TASK DESCRIPTION — Reproduce every line of the listing below verbatim, keeping the original order.

─── INFORMATION SHOWN ───

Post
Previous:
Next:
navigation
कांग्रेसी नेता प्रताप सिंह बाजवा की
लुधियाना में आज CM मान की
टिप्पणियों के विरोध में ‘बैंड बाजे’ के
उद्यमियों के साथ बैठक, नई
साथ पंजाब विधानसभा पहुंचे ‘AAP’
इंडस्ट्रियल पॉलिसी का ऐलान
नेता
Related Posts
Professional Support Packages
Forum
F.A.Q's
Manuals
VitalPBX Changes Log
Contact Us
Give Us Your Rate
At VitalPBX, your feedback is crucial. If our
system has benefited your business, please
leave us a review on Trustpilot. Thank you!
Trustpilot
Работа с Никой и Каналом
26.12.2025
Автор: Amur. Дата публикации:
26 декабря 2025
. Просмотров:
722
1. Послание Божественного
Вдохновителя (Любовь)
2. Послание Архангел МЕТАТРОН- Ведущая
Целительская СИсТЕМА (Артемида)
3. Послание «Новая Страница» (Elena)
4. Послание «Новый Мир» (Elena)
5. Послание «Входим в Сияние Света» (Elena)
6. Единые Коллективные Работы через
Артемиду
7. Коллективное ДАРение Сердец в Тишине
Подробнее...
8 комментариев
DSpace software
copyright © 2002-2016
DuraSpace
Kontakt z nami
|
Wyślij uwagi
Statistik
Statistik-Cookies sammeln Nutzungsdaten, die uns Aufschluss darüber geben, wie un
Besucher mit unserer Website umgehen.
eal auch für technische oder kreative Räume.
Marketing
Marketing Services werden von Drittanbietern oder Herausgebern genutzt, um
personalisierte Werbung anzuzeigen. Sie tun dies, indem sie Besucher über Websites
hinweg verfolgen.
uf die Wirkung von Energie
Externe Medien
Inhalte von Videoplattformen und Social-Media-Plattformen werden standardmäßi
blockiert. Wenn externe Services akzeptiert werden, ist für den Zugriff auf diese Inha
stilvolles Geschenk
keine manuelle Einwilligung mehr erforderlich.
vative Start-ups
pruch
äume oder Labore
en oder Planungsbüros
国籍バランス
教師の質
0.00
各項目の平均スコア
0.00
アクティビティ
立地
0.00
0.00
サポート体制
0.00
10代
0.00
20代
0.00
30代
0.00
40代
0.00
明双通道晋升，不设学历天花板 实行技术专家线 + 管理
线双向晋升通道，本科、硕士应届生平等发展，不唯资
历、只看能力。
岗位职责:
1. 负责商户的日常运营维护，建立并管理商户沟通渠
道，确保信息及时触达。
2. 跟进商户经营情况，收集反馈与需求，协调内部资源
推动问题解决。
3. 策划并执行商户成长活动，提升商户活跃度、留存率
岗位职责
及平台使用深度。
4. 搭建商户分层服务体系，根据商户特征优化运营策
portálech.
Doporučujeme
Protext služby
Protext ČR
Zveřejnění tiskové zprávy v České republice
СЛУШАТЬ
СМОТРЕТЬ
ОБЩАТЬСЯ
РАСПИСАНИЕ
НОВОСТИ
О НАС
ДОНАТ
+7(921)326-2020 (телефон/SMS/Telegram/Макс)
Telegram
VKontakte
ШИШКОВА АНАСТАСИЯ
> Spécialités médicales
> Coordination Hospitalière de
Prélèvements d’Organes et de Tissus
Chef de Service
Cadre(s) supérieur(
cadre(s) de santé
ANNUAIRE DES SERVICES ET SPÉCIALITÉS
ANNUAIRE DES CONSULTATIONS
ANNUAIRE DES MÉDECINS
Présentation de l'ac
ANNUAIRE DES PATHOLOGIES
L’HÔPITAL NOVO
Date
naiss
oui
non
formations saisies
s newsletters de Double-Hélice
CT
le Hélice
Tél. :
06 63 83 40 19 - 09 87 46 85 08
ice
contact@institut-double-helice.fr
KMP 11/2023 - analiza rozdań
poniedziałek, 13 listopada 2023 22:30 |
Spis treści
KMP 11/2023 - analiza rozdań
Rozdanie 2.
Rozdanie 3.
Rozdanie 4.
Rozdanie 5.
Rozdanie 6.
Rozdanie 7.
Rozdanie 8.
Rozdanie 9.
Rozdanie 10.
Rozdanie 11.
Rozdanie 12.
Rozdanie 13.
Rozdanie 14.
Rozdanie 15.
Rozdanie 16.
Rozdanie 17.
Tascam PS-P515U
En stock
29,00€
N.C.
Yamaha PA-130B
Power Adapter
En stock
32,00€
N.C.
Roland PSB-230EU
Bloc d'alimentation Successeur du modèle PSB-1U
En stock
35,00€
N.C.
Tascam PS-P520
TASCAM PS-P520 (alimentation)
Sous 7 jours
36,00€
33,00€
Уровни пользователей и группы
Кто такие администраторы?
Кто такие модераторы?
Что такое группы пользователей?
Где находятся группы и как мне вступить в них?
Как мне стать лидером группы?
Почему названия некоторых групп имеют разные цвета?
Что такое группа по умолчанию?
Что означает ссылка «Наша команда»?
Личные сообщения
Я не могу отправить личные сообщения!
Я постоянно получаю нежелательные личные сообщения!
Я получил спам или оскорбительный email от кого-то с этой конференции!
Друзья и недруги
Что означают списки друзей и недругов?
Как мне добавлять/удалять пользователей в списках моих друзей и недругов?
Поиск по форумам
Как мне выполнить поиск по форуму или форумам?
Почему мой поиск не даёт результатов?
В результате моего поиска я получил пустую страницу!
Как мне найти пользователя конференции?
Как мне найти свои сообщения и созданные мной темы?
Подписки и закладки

───

SOLUTION FOR THIS TASK —
Post
Previous:
Next:
navigation
कांग्रेसी नेता प्रताप सिंह बाजवा की
लुधियाना में आज CM मान की
टिप्पणियों के विरोध में ‘बैंड बाजे’ के
उद्यमियों के साथ बैठक, नई
साथ पंजाब विधानसभा पहुंचे ‘AAP’
इंडस्ट्रियल पॉलिसी का ऐलान
नेता
Related Posts
Professional Support Packages
Forum
F.A.Q's
Manuals
VitalPBX Changes Log
Contact Us
Give Us Your Rate
At VitalPBX, your feedback is crucial. If our
system has benefited your business, please
leave us a review on Trustpilot. Thank you!
Trustpilot
Работа с Никой и Каналом
26.12.2025
Автор: Amur. Дата публикации:
26 декабря 2025
. Просмотров:
722
1. Послание Божественного
Вдохновителя (Любовь)
2. Послание Архангел МЕТАТРОН- Ведущая
Целительская СИсТЕМА (Артемида)
3. Послание «Новая Страница» (Elena)
4. Послание «Новый Мир» (Elena)
5. Послание «Входим в Сияние Света» (Elena)
6. Единые Коллективные Работы через
Артемиду
7. Коллективное ДАРение Сердец в Тишине
Подробнее...
8 комментариев
DSpace software
copyright © 2002-2016
DuraSpace
Kontakt z nami
|
Wyślij uwagi
Statistik
Statistik-Cookies sammeln Nutzungsdaten, die uns Aufschluss darüber geben, wie un
Besucher mit unserer Website umgehen.
eal auch für technische oder kreative Räume.
Marketing
Marketing Services werden von Drittanbietern oder Herausgebern genutzt, um
personalisierte Werbung anzuzeigen. Sie tun dies, indem sie Besucher über Websites
hinweg verfolgen.
uf die Wirkung von Energie
Externe Medien
Inhalte von Videoplattformen und Social-Media-Plattformen werden standardmäßi
blockiert. Wenn externe Services akzeptiert werden, ist für den Zugriff auf diese Inha
stilvolles Geschenk
keine manuelle Einwilligung mehr erforderlich.
vative Start-ups
pruch
äume oder Labore
en oder Planungsbüros
国籍バランス
教師の質
0.00
各項目の平均スコア
0.00
アクティビティ
立地
0.00
0.00
サポート体制
0.00
10代
0.00
20代
0.00
30代
0.00
40代
0.00
明双通道晋升，不设学历天花板 实行技术专家线 + 管理
线双向晋升通道，本科、硕士应届生平等发展，不唯资
历、只看能力。
岗位职责:
1. 负责商户的日常运营维护，建立并管理商户沟通渠
道，确保信息及时触达。
2. 跟进商户经营情况，收集反馈与需求，协调内部资源
推动问题解决。
3. 策划并执行商户成长活动，提升商户活跃度、留存率
岗位职责
及平台使用深度。
4. 搭建商户分层服务体系，根据商户特征优化运营策
portálech.
Doporučujeme
Protext služby
Protext ČR
Zveřejnění tiskové zprávy v České republice
СЛУШАТЬ
СМОТРЕТЬ
ОБЩАТЬСЯ
РАСПИСАНИЕ
НОВОСТИ
О НАС
ДОНАТ
+7(921)326-2020 (телефон/SMS/Telegram/Макс)
Telegram
VKontakte
ШИШКОВА АНАСТАСИЯ
> Spécialités médicales
> Coordination Hospitalière de
Prélèvements d’Organes et de Tissus
Chef de Service
Cadre(s) supérieur(
cadre(s) de santé
ANNUAIRE DES SERVICES ET SPÉCIALITÉS
ANNUAIRE DES CONSULTATIONS
ANNUAIRE DES MÉDECINS
Présentation de l'ac
ANNUAIRE DES PATHOLOGIES
L’HÔPITAL NOVO
Date
naiss
oui
non
formations saisies
s newsletters de Double-Hélice
CT
le Hélice
Tél. :
06 63 83 40 19 - 09 87 46 85 08
ice
contact@institut-double-helice.fr
KMP 11/2023 - analiza rozdań
poniedziałek, 13 listopada 2023 22:30 |
Spis treści
KMP 11/2023 - analiza rozdań
Rozdanie 2.
Rozdanie 3.
Rozdanie 4.
Rozdanie 5.
Rozdanie 6.
Rozdanie 7.
Rozdanie 8.
Rozdanie 9.
Rozdanie 10.
Rozdanie 11.
Rozdanie 12.
Rozdanie 13.
Rozdanie 14.
Rozdanie 15.
Rozdanie 16.
Rozdanie 17.
Tascam PS-P515U
En stock
29,00€
N.C.
Yamaha PA-130B
Power Adapter
En stock
32,00€
N.C.
Roland PSB-230EU
Bloc d'alimentation Successeur du modèle PSB-1U
En stock
35,00€
N.C.
Tascam PS-P520
TASCAM PS-P520 (alimentation)
Sous 7 jours
36,00€
33,00€
Уровни пользователей и группы
Кто такие администраторы?
Кто такие модераторы?
Что такое группы пользователей?
Где находятся группы и как мне вступить в них?
Как мне стать лидером группы?
Почему названия некоторых групп имеют разные цвета?
Что такое группа по умолчанию?
Что означает ссылка «Наша команда»?
Личные сообщения
Я не могу отправить личные сообщения!
Я постоянно получаю нежелательные личные сообщения!
Я получил спам или оскорбительный email от кого-то с этой конференции!
Друзья и недруги
Что означают списки друзей и недругов?
Как мне добавлять/удалять пользователей в списках моих друзей и недругов?
Поиск по форумам
Как мне выполнить поиск по форуму или форумам?
Почему мой поиск не даёт результатов?
В результате моего поиска я получил пустую страницу!
Как мне найти пользователя конференции?
Как мне найти свои сообщения и созданные мной темы?
Подписки и закладки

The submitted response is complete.